So to correct: 100% uptime is not possible... with a central point of failure such as a datacenter.

Fair enough. I should clarify that it is not impossible, only impossible for now with our existing structures. I think we will get there.
Except Netflix weathered this well... those sites just didn't build their infrastructure out to handle this.
Cross provider scaling is not easy, but necessary for companies of a different size. I expect Quora (and others) to make some changes after this.
Netflix has downtime just not full outages, it didn't work for my family and we've had other downtime with them in the recent past. They even sent us a credit a month or two ago because of the outage. Their infrastructure is such that it doesn't go down for everyone, but it does go down from time to time for a subset of their subscribers.
I think "feasible" is more of the discussion. Interesting how we learned during the 08 financial crisis that everything is correlated in a crash... I think there are similarities to the cloud, Black Swan fat tails if you will.
I thought about including some mention of this. I'm sure Amazon though this specific crisis as a six-sigma event. Taleb points out in the book Black Swan, the sum of all possible six-sigma events happens a lot more often.
Ironically enough, I have an... interesting service provider at this location who aggressively throttles peer connections. I've been using torrific as a workaround, which, in turn, uses AWS.

So yes. My torrents are "down".

Your torrents aren't "down". In the same sense that having a theoretical crappy ISP that blocks GMail doesn't mean your GMail is "down".
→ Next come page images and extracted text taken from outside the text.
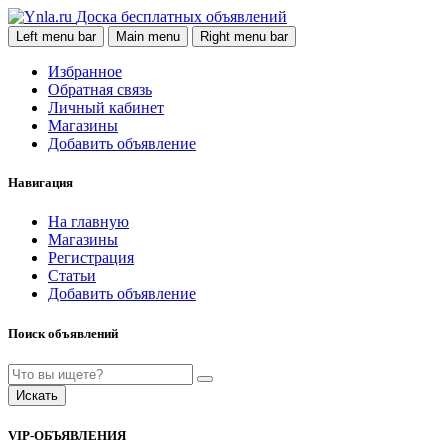
Доска бесплатных объявлений
Left menu bar
Main menu
Right menu bar
Избранное
Обратная связь
Личный кабинет
Магазины
Добавить объявление
Навигация
На главную
Магазины
Регистрация
Статьи
Добавить объявление
Поиск объявлений
Искать
VIP-ОБЪЯВЛЕНИЯ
When we talk about downtime we usually mean a global outage, for most everyone.

That's what happened at Amazon. This never happens for an active torrent. And it's all by design.

Twitter goes down all the time, sure, facebook has dropped off, yeah...

But neither of these things have ever happened for a full day. If twitter goes out, refreshing a few times (this was true even a couple of years ago when the downtime was really bad) usually lets you get through. The worst I remember seeing was a few hours down.

Same goes for facebook. The worst I can recall right now is part of the oauth system bailing out for a few hours.

AWS going out like this is an entirely different disaster. Not only was it down for an entire day, but there were a ton of eggs in the basket.

I expect large companies will rethink scalability and not put all eggs in one basket.
While I agree this is a good thing, the central issue in my mind is that AWS lead a lot of folks to believe that spanning their application across multiple availability zones was a way to protect against AWS's own failures. They spoke at YC a few months back and recommended this as a primary strategy for dealing with failure. None of their engineers or staff recommended spanning applications across different physical locations.

When all of the dust settles on this mess, thats the one question I'll be demanding from AWS. Also, how will they prevent multiple AZ's from going down simultaneously in the future?

Some of this is evolving, but if it turns out AWS mislead people you are right.
s/Why/How/
> Why the AWS Crash is a Good Thing

because it didn't happen with me.

How much do organizations such as Amazon, Facebook, Twitter, Hacker News etc. plan ahead for holidays such as Christmas, Easter, Thanksgiving, Mother's Day, or the last day of school, first day of University?

It seems most outages could at least be predicted somewhat just by looking at "cultural patterns", for lack of a better phrase, from my perspective a lot of outages seem to occur during the events I mentioned.

Add to that most people and resources may not be available as much or as quickly during the days when it's busier making it even more likely something will happen.